The Virtual Geoscience Revolution: Beyond Lidar – the democratization of Virtual Outcrops

The Virtual Geoscience Revolution: Beyond Lidar – the democratization of Virtual Outcrops

Stage 4 - Beyond basic LIDAR

Helimap, a Swiss company, borrowed an inertial navigation system from a Cruise Missile and developed a method of mounting the LIDAR scanner into a helicopter [VS04]. The creation of heli-lidar increased the practical size of virtual outcrops from less than 1km to 10’s of kms. Suddenly, huge datasets could be collected from seismic-scale outcrop sections such as the Book Cliffs in Utah, the Karoo in South Africa and large arctic outcrops in Greenland and Svalbard [BVBW08]. A second advance that occurred in 2006 was the co-registration of hyper-spectral imagery of the cliff sections. Using long range infrared sensors, similar to those used for satellite remote sensing (1100 – 2500 nm), it was possible to automatically map lithology and mineralogy from cliff sections and drape classified images directly onto the virtual outcrop [KBH12]. These advances, and the large datasets that were collected, required software to visualise and interpret the data.
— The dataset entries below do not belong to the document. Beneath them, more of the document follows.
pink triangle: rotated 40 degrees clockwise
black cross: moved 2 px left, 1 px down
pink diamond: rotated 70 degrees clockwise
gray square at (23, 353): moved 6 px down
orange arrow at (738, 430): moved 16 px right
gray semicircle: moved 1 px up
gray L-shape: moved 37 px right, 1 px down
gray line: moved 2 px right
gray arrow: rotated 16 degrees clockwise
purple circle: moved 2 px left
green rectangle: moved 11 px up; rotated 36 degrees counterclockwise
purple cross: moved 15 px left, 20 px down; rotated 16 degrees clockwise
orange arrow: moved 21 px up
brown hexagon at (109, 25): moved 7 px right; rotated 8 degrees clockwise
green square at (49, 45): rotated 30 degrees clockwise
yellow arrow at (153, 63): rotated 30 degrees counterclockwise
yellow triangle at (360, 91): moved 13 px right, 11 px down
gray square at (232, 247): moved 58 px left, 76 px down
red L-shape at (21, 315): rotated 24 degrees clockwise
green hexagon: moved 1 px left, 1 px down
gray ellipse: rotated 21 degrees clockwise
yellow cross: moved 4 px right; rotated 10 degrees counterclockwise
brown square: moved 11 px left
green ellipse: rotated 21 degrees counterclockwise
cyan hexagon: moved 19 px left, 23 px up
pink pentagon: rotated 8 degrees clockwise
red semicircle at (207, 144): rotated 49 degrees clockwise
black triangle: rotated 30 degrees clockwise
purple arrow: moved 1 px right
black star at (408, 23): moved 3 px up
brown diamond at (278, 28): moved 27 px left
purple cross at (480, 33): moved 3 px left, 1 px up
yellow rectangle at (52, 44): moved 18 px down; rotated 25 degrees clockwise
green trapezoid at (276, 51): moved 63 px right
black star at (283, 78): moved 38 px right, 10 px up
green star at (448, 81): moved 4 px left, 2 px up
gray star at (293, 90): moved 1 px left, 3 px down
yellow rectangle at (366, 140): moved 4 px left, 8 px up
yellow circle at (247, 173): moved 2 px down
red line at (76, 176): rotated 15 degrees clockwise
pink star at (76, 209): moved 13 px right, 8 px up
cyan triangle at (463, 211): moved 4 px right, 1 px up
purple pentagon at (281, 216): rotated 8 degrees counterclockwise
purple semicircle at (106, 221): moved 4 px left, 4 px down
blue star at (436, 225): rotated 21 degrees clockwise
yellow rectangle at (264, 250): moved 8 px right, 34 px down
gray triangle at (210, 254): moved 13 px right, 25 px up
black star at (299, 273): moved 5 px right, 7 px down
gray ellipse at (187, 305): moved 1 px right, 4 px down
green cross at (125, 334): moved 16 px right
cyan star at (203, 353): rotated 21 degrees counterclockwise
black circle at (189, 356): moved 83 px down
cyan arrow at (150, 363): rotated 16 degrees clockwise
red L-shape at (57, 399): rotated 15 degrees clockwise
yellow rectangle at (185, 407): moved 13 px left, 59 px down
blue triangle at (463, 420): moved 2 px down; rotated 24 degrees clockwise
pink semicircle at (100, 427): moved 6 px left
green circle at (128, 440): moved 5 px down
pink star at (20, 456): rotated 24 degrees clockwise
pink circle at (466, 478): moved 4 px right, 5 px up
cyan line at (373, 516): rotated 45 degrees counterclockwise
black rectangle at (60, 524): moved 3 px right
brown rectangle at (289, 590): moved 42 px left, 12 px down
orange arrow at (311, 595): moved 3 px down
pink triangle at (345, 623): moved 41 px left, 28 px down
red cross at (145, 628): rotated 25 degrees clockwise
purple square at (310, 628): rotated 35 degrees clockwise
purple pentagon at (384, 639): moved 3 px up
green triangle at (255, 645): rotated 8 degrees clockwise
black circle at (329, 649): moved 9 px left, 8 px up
While some existing software was modified to handle the 3D data, the key step came when two software packages were developed in parallel, VRGS at the University of Manchester [HSHB15] and LIME at Uni Research in Bergen [BRN+19]. Both packages were specifically designed to deal with virtual outcrop data with a suite of interpretation tools, and they ran well on standard desktop PCs or even laptops. Virtual Outcrops had arrived!

Stage 5 – Drones and Photogrammetry: The democratisation of virtual outcrops

By 2010 a number of different groups were collecting, processing and using virtual outcrops. However due to the cost of the hardware (a typical LIDAR was in excess of £100,000) and the time-consuming nature of acquisition and processing, it remained a specialist tool. This changed with the advent of two parallel but unrelated advances. The first of these was the resurgence of photogrammetry and the release of a new set of algorithms called Structure from Motion (SfM). Photogrammetry is the concept of picking corresponding points on a series of pictures of an object, taken from different locations, and using this to reconstruct the scene in 3D. While the concept has been around for almost as long as photographs, it wasn’t until the advent of SfM in the mid 2000’s, coupled with advances in computer processing power, that it became a practical method for building large 3D models of outcrops.

The advent of SfM also coincided with the emergence of cheap consumer UAVs (drones), with high quality cameras that could take hundreds of photos of outcrops from optimal angles. Drones, combined with SfM, meant that suddenly anyone could build 3D virtual outcrops – and they did. By 2018, virtual outcrops had become commonplace and almost anyone working on outcrop geology was collecting and utilising them. A drone has become a standard piece of field kit and data from a 20-minute flight are processed in a few hours to produce an accurate, 3D photorealistic model of a cliff section of interest, that can be interpreted on a laptop. For the first time in 200 years, we are no longer reliant on recording geological information on 2D maps using coloured pencils. The Virtual Geoscience Revolution has arrived.

The Future

Virtual Geoscience is in its early days; as more people adopt the technologies, significant advances will come. During the 2020/21 Covid-19 pandemic, Virtual Field Trips based upon virtual outcrops became a key part of geoscience teaching. Virtual Reality (VR) (Figure 4A), Machine Learning and automated interpretation using Artificial Intelligent systems on vast datasets (Big Data) are coming., the first public cloud-based repository specifically developed for virtual outcrops, was launched in 2020, and more are coming. Virtual outcrop technologies are fundamentally changing how we do field geology; the future (Figure 4B) is once again very exciting!


Fig. 4 Virtual Reality of outcrop models. A. Geologist using a VR headset to view a virtual outcrop in an immersive 3D environment. B. Approximate user’s view of a virtual outcrop in VR.